The main impact of the special counsel appointment will not be to enhance the legitimacy of the Hunter Biden investigation, but rather to enhance the political dangers to the president. As Special Counsel Weiss can, under Section 600.4(b) of the regulations, ask the attorney general for “additional jurisdiction beyond that specified in his or her original jurisdiction [as] necessary in order to fully investigate and resolve the matters assigned, or to investigate new matters that come to light in the course of his or her investigation.” There will now be a full court push by Republicans to pressure Weiss into pursuing related matters that they think implicate the President, and loud claims of illegitimacy if he does not do so.

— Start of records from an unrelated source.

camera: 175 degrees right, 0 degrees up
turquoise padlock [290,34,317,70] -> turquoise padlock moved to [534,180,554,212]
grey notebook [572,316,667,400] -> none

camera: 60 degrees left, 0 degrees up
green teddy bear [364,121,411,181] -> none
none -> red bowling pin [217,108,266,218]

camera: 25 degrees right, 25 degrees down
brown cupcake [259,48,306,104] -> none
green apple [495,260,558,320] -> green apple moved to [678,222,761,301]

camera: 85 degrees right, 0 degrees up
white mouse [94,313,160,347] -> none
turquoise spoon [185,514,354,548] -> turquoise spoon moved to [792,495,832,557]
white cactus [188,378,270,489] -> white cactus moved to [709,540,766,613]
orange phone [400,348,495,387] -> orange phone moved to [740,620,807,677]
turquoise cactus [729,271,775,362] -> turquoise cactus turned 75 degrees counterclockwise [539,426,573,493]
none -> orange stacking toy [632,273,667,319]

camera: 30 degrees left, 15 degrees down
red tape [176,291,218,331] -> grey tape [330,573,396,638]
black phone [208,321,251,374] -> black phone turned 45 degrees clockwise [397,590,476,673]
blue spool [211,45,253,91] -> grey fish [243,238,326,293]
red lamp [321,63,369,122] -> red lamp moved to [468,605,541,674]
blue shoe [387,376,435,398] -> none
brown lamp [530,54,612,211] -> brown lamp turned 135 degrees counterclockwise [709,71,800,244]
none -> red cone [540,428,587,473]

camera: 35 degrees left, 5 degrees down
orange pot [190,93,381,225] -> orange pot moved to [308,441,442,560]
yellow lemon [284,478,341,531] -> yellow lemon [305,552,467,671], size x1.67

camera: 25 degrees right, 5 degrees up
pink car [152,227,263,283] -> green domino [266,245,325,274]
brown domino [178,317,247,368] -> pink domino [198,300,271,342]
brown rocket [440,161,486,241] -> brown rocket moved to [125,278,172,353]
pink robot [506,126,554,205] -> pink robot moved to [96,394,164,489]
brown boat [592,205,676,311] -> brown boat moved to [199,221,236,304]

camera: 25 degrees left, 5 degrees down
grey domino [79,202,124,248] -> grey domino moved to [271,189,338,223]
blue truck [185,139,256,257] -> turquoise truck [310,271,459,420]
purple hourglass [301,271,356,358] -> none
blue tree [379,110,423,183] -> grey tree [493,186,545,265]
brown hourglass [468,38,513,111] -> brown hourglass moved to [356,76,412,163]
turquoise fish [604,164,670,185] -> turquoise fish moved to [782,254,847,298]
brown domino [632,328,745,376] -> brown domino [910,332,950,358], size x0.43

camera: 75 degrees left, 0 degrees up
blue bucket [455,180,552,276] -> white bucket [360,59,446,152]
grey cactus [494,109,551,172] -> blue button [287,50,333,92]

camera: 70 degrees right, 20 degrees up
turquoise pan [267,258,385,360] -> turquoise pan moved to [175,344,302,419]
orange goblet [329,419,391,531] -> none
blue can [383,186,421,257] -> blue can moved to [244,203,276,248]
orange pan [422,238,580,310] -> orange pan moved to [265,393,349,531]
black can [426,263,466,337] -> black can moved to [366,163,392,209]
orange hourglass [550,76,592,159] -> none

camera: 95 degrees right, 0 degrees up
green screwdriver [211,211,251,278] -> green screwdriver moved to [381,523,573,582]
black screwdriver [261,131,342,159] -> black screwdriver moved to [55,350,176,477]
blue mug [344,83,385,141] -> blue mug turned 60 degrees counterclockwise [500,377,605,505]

And Weiss will now, as the attorney general stated in his press conference, provide Garland with “a report explaining the prosecution or declination decisions reached by him,” which Garland pledged to make as “public as possible, consistent with legal requirements and Department policy.” The contents of this report, and its timing, will be a huge political headache for the White House during election season.
I expect that Garland did not inform the White House of his decision before the announcement; and I suspect that the White House was not pleased with the news in his press conference.